Post-Fault Rotor Oscillation on an SMIB System#

When a synchronous generator connected to an infinite bus experiences a transient fault, the rotor swings away from its equilibrium angle and then oscillates as the synchronizing torque pulls it back. The amplitude and persistence of these oscillations depend on the machine inertia, network strength, and the damping provided by flux dynamics and controllers.

This notebook constructs a single-machine infinite-bus (SMIB) system from scratch using the ANDES v2 API, applies a three-phase fault, and visualizes the resulting electromechanical oscillation. The system is intentionally configured with zero mechanical damping (\(D = 0\)) to produce a slowly-decaying swing that motivates the need for supplementary damping control — a task well suited to reinforcement learning, explored in a companion notebook.

Hide code cell source

%matplotlib inline

import numpy as np
from matplotlib import pyplot as plt

import andes

andes.config_logger(stream_level=30)

__DATASET CONTENT__:

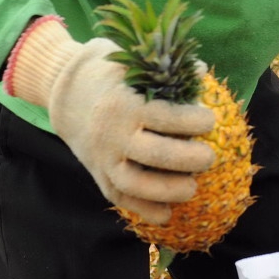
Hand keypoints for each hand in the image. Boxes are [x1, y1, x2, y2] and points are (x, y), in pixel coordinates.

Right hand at [4, 17, 215, 223]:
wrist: (68, 94)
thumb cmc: (113, 76)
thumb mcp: (135, 64)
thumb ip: (168, 69)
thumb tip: (203, 70)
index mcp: (126, 103)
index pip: (164, 116)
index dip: (192, 121)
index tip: (211, 121)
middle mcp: (113, 133)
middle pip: (154, 155)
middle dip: (187, 159)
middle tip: (210, 158)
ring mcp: (104, 158)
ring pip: (135, 184)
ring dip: (167, 191)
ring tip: (192, 188)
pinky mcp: (98, 174)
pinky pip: (120, 198)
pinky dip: (143, 210)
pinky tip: (166, 214)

__TASKS FOR THIS EXERCISE__:
1 - In the passage on rotor oscillation, what value is the mechanical damping set to?
2 - Output the passage on rotor oscillation from "Post-Fault Rotor Oscillation" to "a companion notebook.".

__EXERCISE RESULTS__:
1 - Zero (D = 0).

2 -
Post-Fault Rotor Oscillation on an SMIB System#

When a synchronous generator connected to an infinite bus experiences a transient fault, the rotor swings away from its equilibrium angle and then oscillates as the synchronizing torque pulls it back. The amplitude and persistence of these oscillations depend on the machine inertia, network strength, and the damping provided by flux dynamics and controllers.

This notebook constructs a single-machine infinite-bus (SMIB) system from scratch using the ANDES v2 API, applies a three-phase fault, and visualizes the resulting electromechanical oscillation. The system is intentionally configured with zero mechanical damping (\(D = 0\)) to produce a slowly-decaying swing that motivates the need for supplementary damping control — a task well suited to reinforcement learning, explored in a companion notebook.